Sunday, November 04, 2007

Born again...day 1

One thing that I realized and came to a head yesterday is how much emotional energy runs through me. Some of it is good, and some of it drags me down. It makes me the passionate person I am. It also blocks my creativity and relational aspects of my life.

One thing I have realized is that I want to let some of this negative emotional junk go. Yesterday felt so freeing as I made my declaration.

Today was a test for me, and I collapsed. I didn't totally lose it, but there was enough negative energy to deflate high flying hopes.

However, that will not be the end of the story for me. I have decided to give my negative and self destructive emotions over to God and let Him morph them into more positive energy. Awareness makes things easier to deal with.
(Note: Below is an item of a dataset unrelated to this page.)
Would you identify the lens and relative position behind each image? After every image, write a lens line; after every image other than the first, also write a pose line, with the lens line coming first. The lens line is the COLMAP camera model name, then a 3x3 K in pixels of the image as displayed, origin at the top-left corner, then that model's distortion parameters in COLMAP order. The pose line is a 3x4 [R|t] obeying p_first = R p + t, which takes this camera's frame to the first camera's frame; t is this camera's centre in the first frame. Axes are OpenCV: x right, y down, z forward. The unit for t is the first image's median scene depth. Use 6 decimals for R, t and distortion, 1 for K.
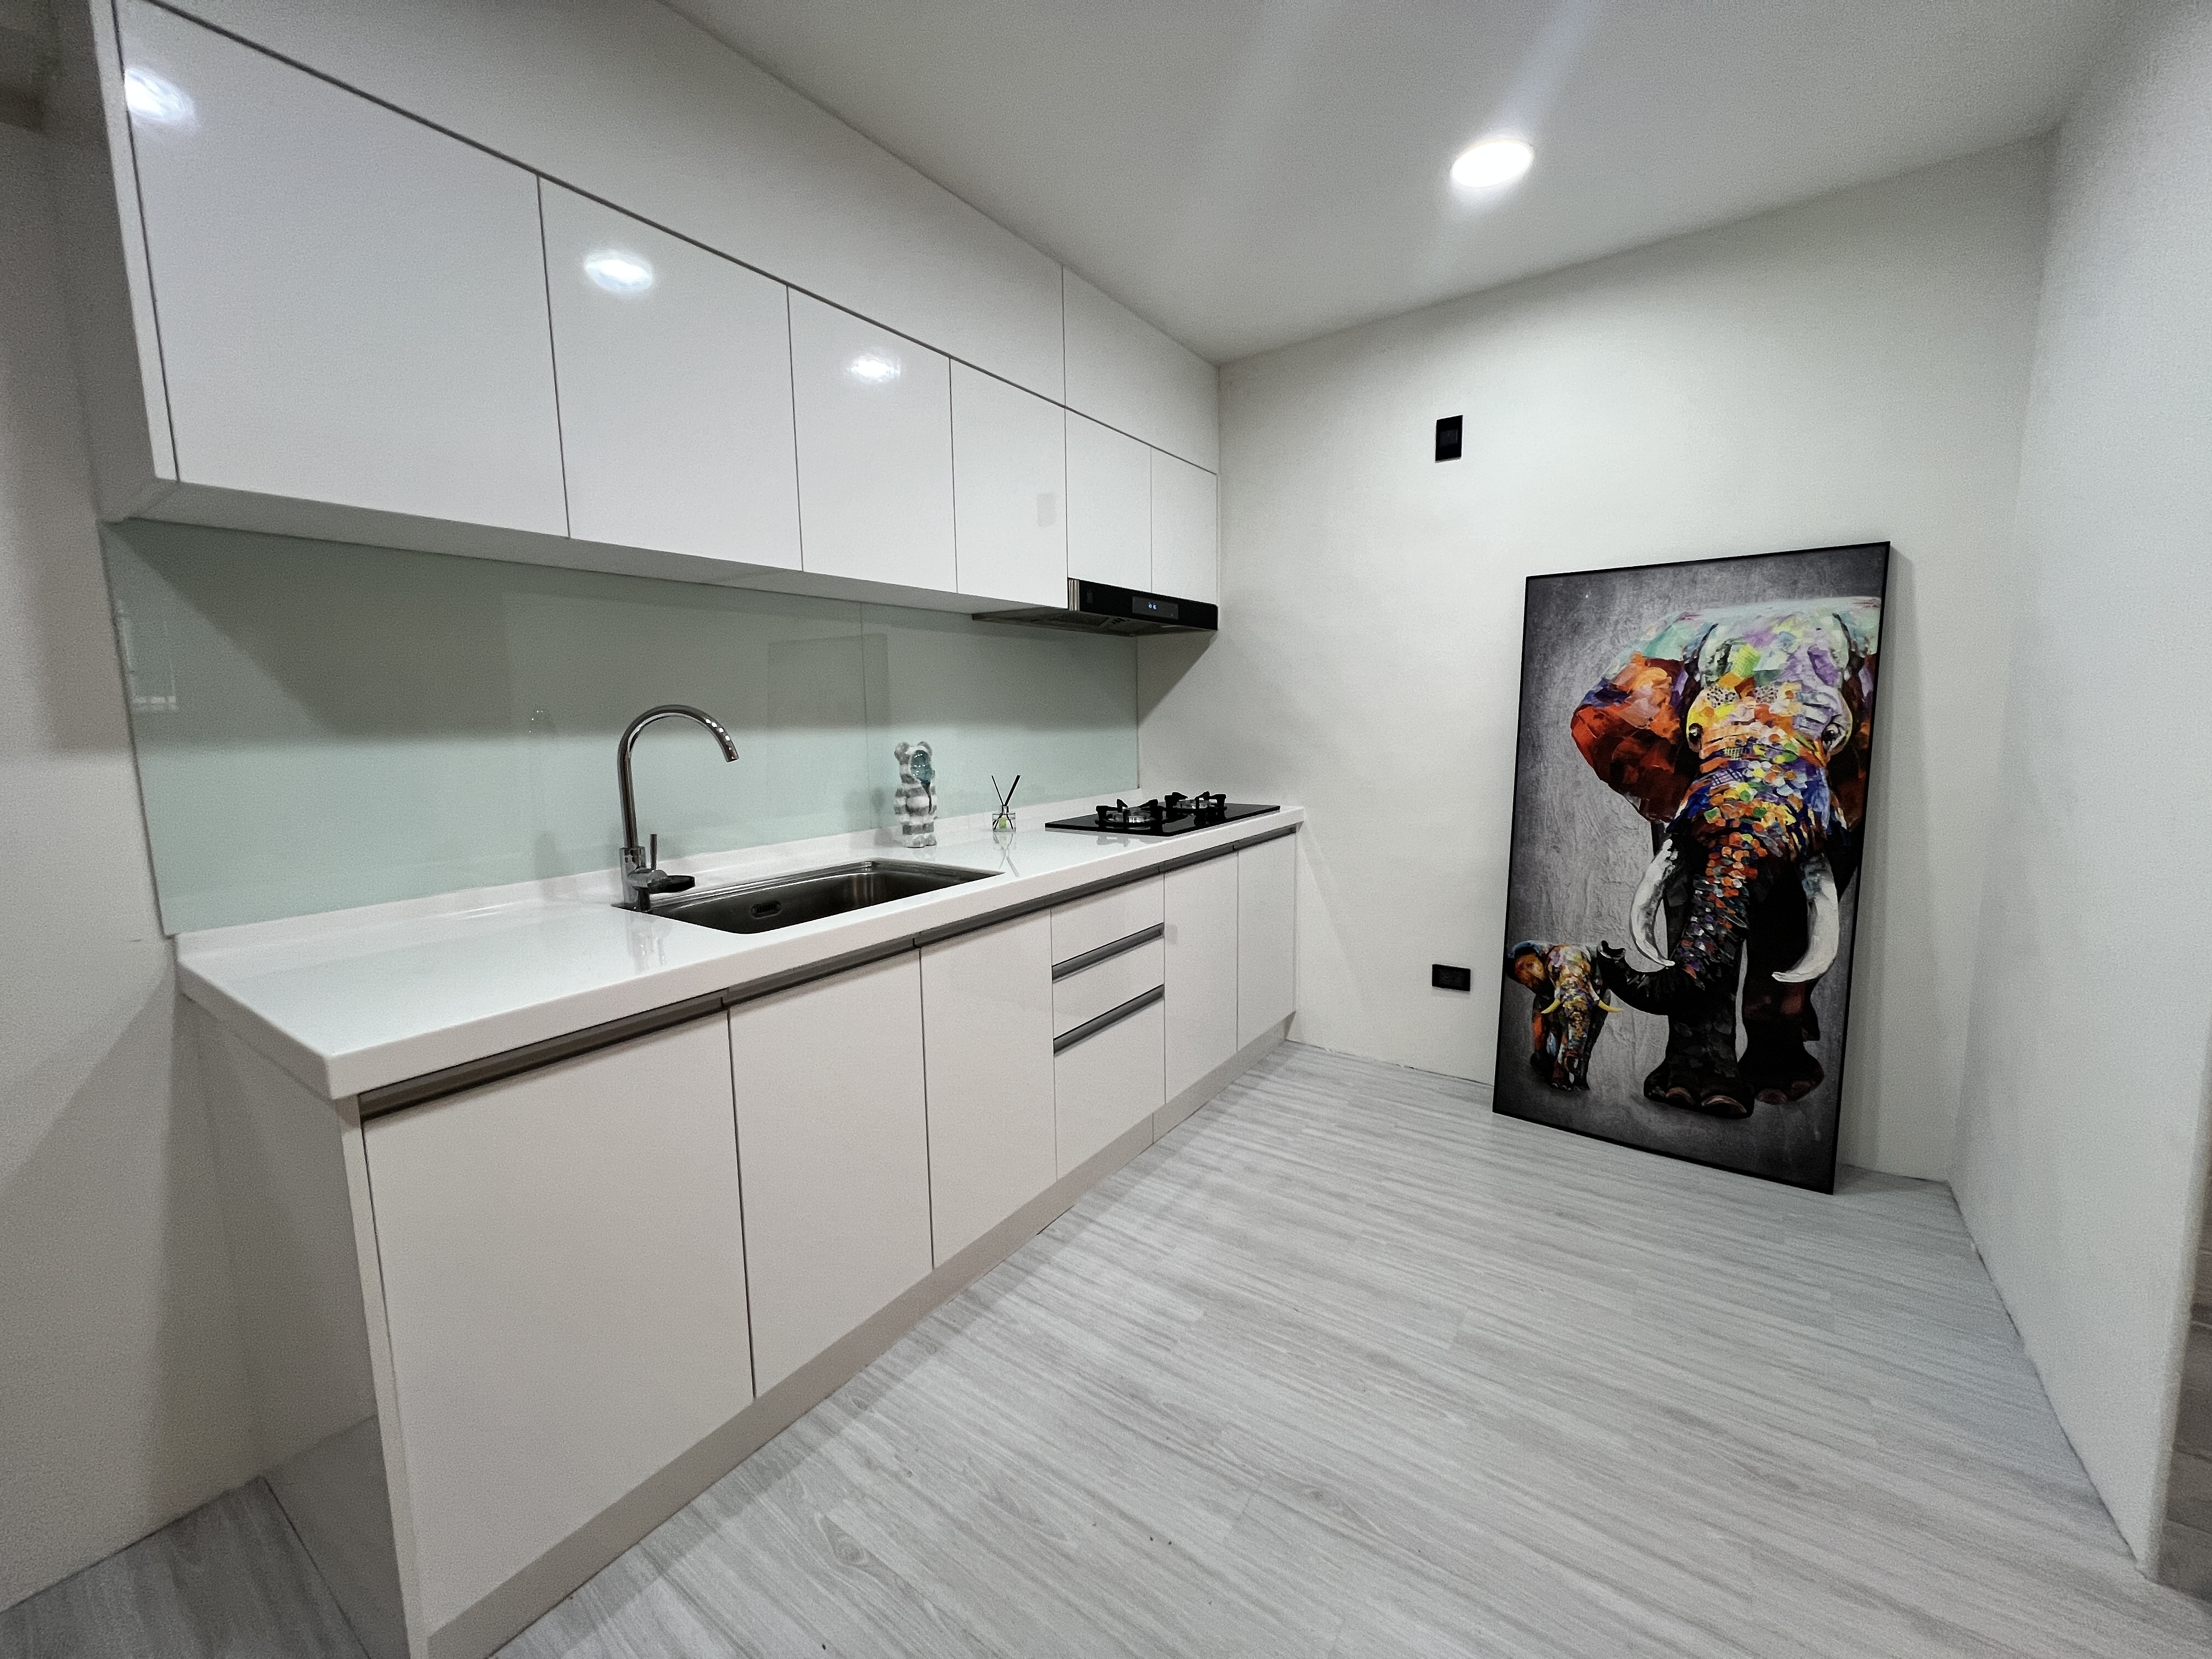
lens RADIAL K [[881.2, 0, 1111.2], [0, 881.2, 837.4], [0, 0, 1]] dist [-0.007845, -0.000787]
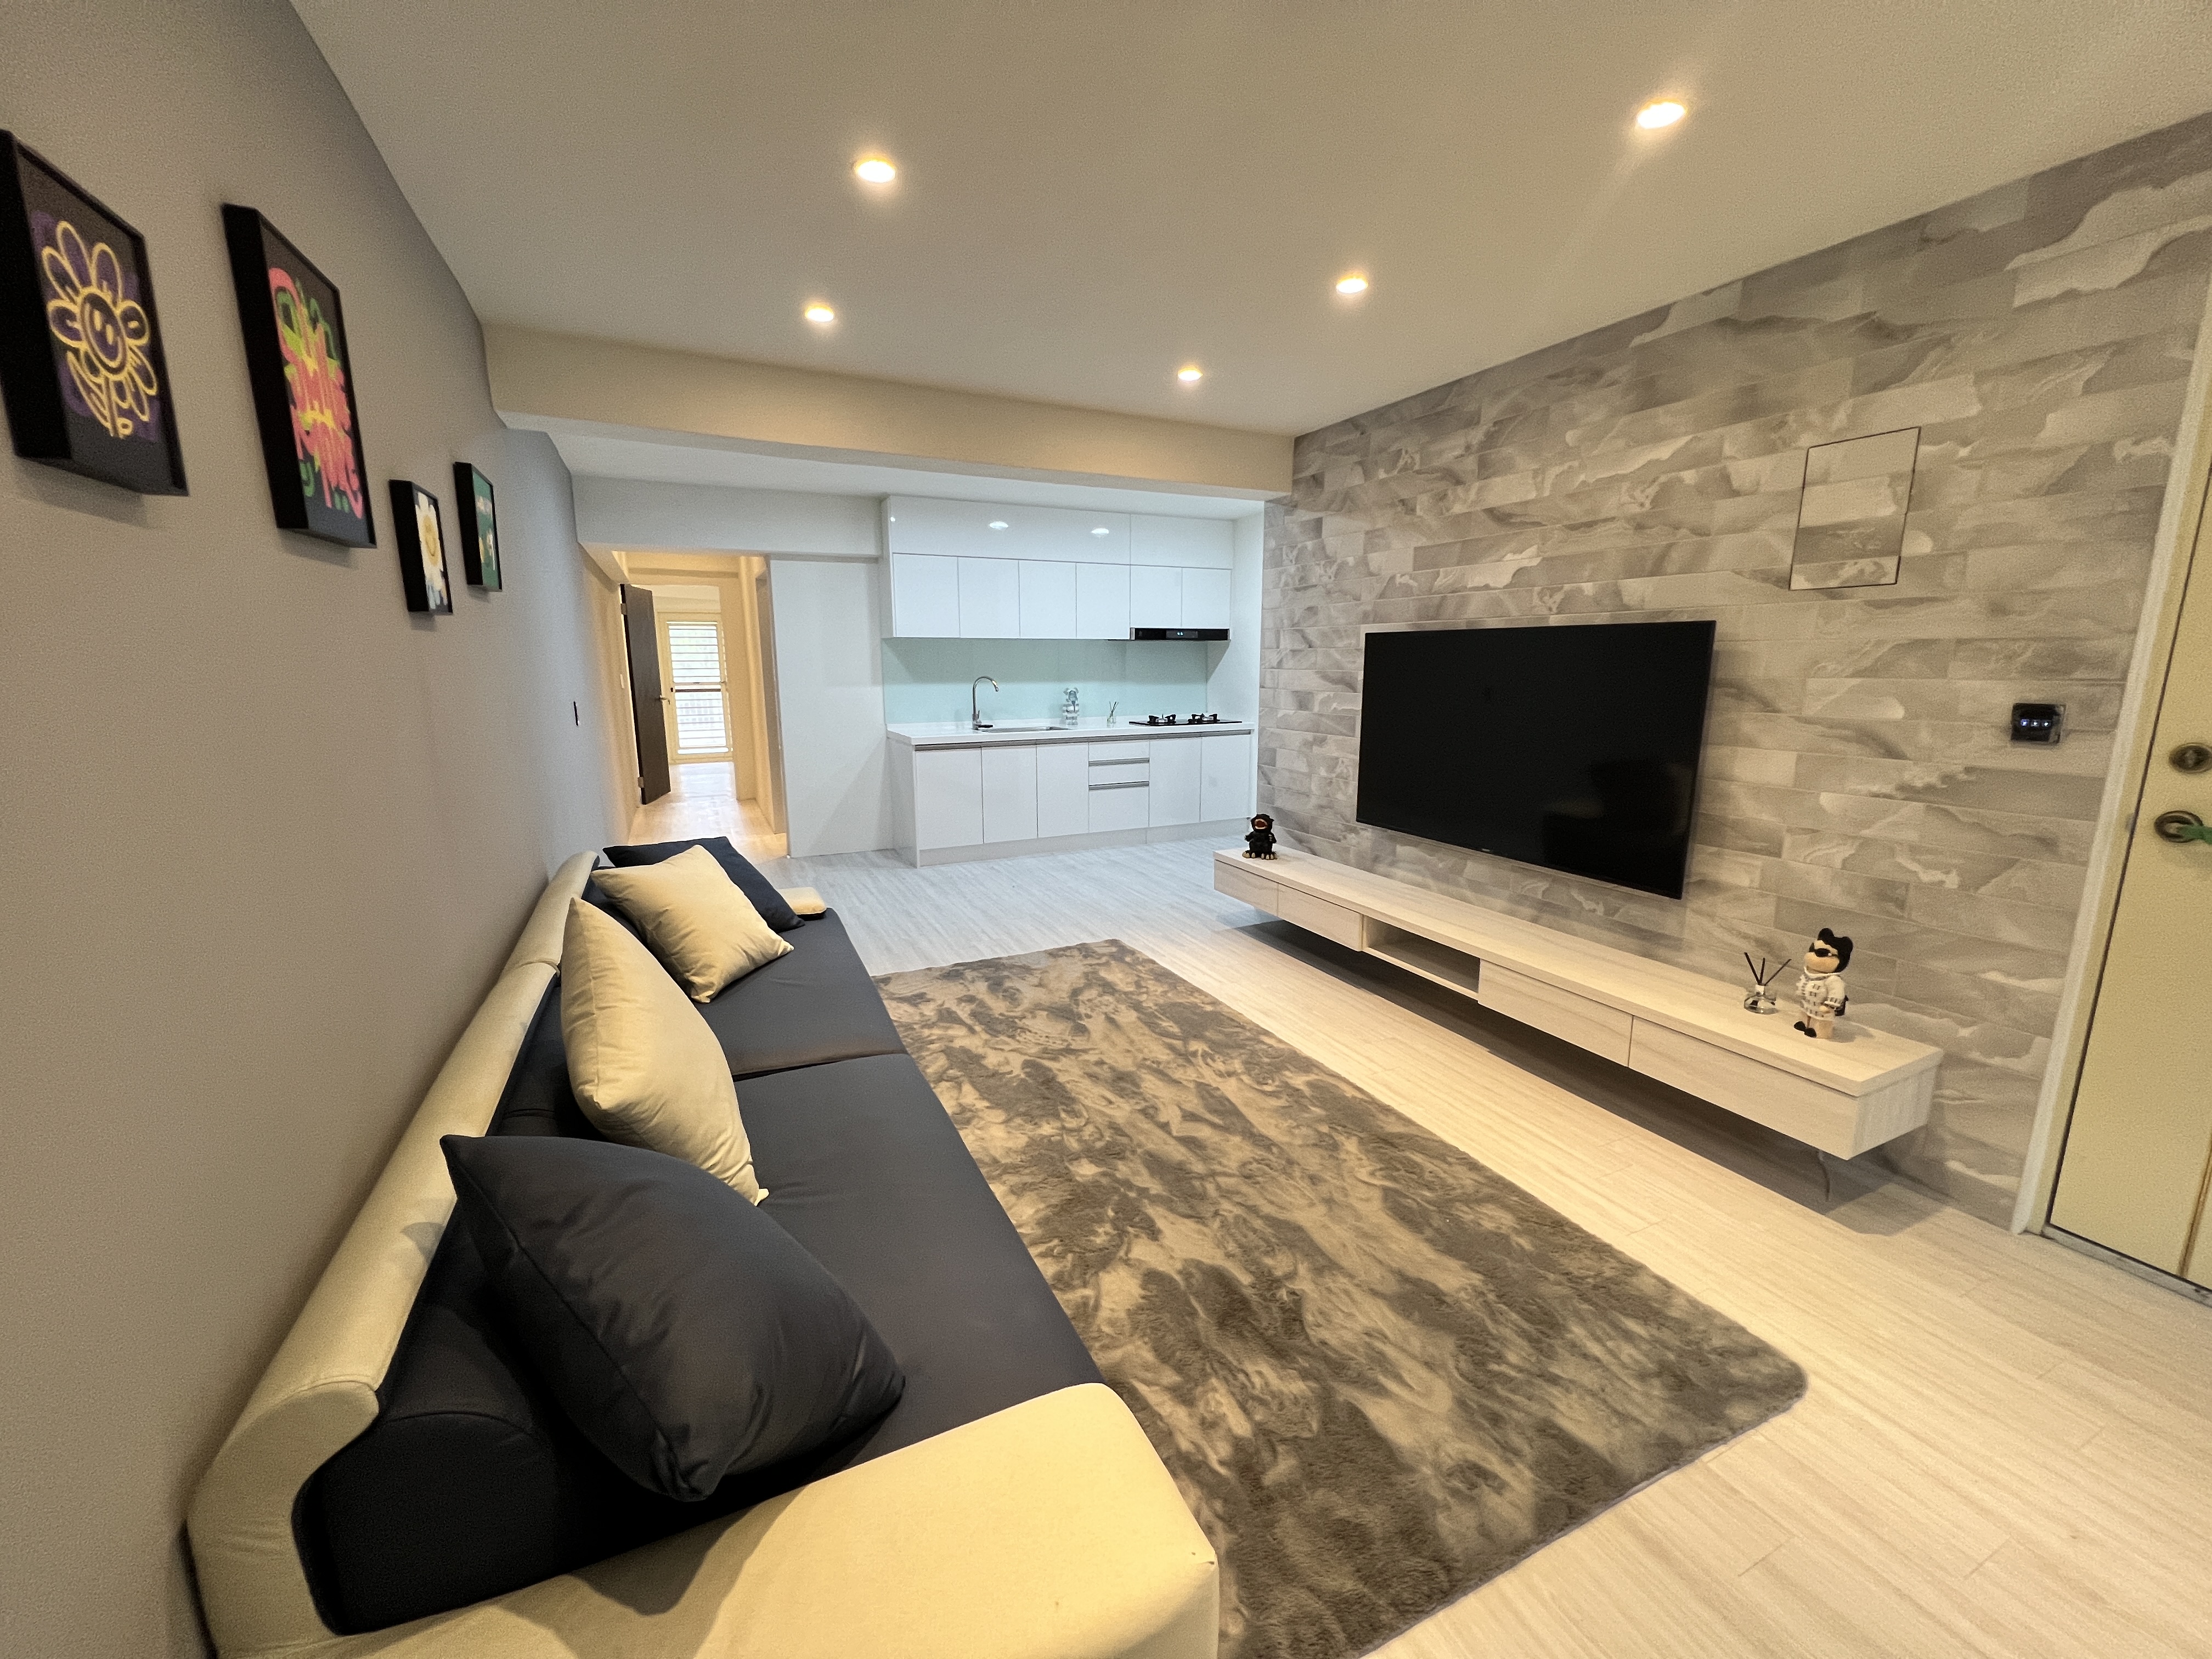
lens RADIAL K [[881.2, 0, 1098.3], [0, 881.2, 828.5], [0, 0, 1]] dist [-0.007845, -0.000787]
pose [[0.866916, 0.103426, -0.487607, 1.311352], [-0.080098, 0.994429, 0.068521, 0.145642], [0.491977, -0.020345, 0.870370, -1.477403]]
Salvation isn't a one time shot. It is turning the corner and walking in a new direction. It is a journey.

I turned a corner yesterday. I realized some things. I wanted to do things differently. Right now I feel clumsy. I haven't done this to the level I am proposing before so it feels awkward now. I am tempted to be discouraged. (Discouragement is a negative emotion that increases the likelihood of giving up.

I know it will become better as I keep doing what I have realized I need to do.

1 comment:

NikPow! said...

With my eating disorder treatment I'm learning the same thing. I've turned a corner and I just have to keep remembering that it's a journey. I can't be over all of this in one moment. But I have been told that intelligent people like ourselves have a hard time with "journey" thinking because we are used to being able to do things rather quickly...and very well. But I've learned over the past month that even though I keep thinking, "Oh seriously...I should be over this by now. I should totally have a handle on this." I know that I can't and won't have a handle on this completely any time soon. I just have to take it moment by moment (or meal by meal) and remember that if I do something "wrong" I just have to keep pushing foward.

This entry really reminded me of that...of just remembering to push forward at all times...even when I fall back...I just need to get up, dust myself off and push forward some more.